In Committee, I was opposed to attempts to require the designation of a defined percentage of our seas, and I stand by that position as I want the Bill to be effective. It would be easy for any Government to achieve a particular percentage by designating relatively benign or uninteresting parts of the sea. We want an ecologically coherent network of MCZs to be implemented as quickly as possible.
I am inclined to support amendment 3, as it leads on from that original proposal in a more sensible way. It would not serve to upset the balance that has been achieved between socio-economic and environmental considerations, and if it is pressed to a vote, we will support it.

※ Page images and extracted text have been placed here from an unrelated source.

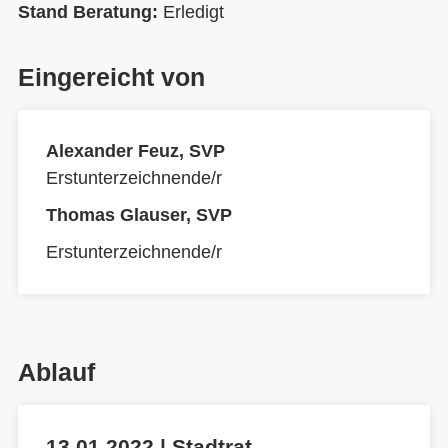
Stand Beratung:
Erledigt
Eingereicht von
Alexander Feuz, SVP
Erstunterzeichnende/r
Thomas Glauser, SVP
Erstunterzeichnende/r
Ablauf
13.01.2022 | Stadtrat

Mr. Austin Mitchell: I shall not detain the House long, but I am concerned to introduce the principle that the existing social and economic interests of fishing communities be a dominant consideration in deciding on and running MCZs. The embryonic science that could underpin a scientific basis for designation does not exist-we do not know enough about the marine environment and the science is not strong enough. Therefore, a science-only approach is not going to work-it needs to be supplemented by a concern for safeguarding the interests of coastal communities, which have a special interest in keeping the fishing industry going and in fishing in such areas.
In other words, the science is uncertain, but fishermen's livings are clear and certain, and they need to be taken into account. Amendments 16, 19 and 21, which I tabled, simply emphasise the importance of the social and economic interests of existing fishing communities and the fishing industry in the zones. To my mind, that must be a dominant and important consideration, but it is not in the Bill.
Mr. Gummer: I rise to support amendment 3, which has been moved by the hon. Member for North Ayrshire and Arran (Ms Clark). The first reason is that to talk about the zones without talking at this point about ecosystems misses the point-it does not make the vital point that the system is a central part of a sensible conservation measure.